When you start an integrated care team—and I’ll just use a tumor site—say you want to start an integrated care team for lung cancer patients, and if you have a physician champion—you really need to have a physician champion for an integrated care team—if you have that champion, it doesn’t have to be the person who has been there the longest or has the longest CV, but it’s a person that really has the passion for that integrated care team. That’s the number 1 thing I think you have to have. That’s a best practice. And that might be someone who has come forward and said, “I want to build this” or “I want to be part of building this; how can we do that?” It might be someone you see that has the personality or the right panache to do that, and you’re showing them the benefits of that for your program, and so together you work to identify that person as the champion.
And then it’s the commitment. It’s the commitment of your entire healthcare team. It’s the commitment of your administration to say, “Yes, this is what we want to be as an integrated healthcare system and delivering care to our patients.” So, it’s having that champion on board and having the commitment of your team, I think, are the 2 most important best practices in building it.
And then it’s jumping in and getting it down. Because it does take some time.
How can integrated care teams prevent a communication breakdown?
Communicate, communicate, communicate. Document, document, document. And whatever the communication looks like, that might mean that you get together and have a morning huddle, if that’s what works best for your system. It might mean that you are providing lunch every day, so everyone gathers informally and talks about what’s going together with your system. The scale of your organization is going to impact how you do that right.

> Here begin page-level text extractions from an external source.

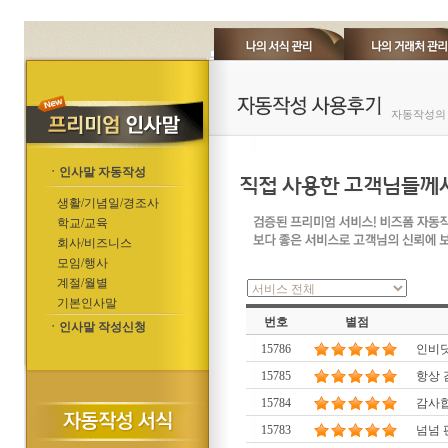
자동작성의 
ㆍ인사말 자동작성
생활/기념일/경조사
학교/교육
회사/비즈니스
모임/행사
계절/월별
기본인사말
번호
별점
ㆍ인사말 작성신청
15786
인비닷
15785
항상 
15784
감사합
15783
넘넘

If you’re 1 or 2 physicians with 4 or 5 supporting personnel, you can do that differently than if you’re an astronomic organization.
The thing that’s going to be really important for communication is making sure that you’re documenting the recommendations that the integrated team puts together in the EMR [electronic medical record] so that whether you’re the provider that’s taking care of the patient specifically or if the primary care provider who is seeing them on an outpatient basis for their runny nose or their sore back that you also know what the plan of care is for the patient. What was discussed by the care team that’s taking care of their cancer?
So, document, document, document. Communicate, communicate, communicate. And make sure you put it in the record so everyone knows what the plan of care is for the integrated cancer care team.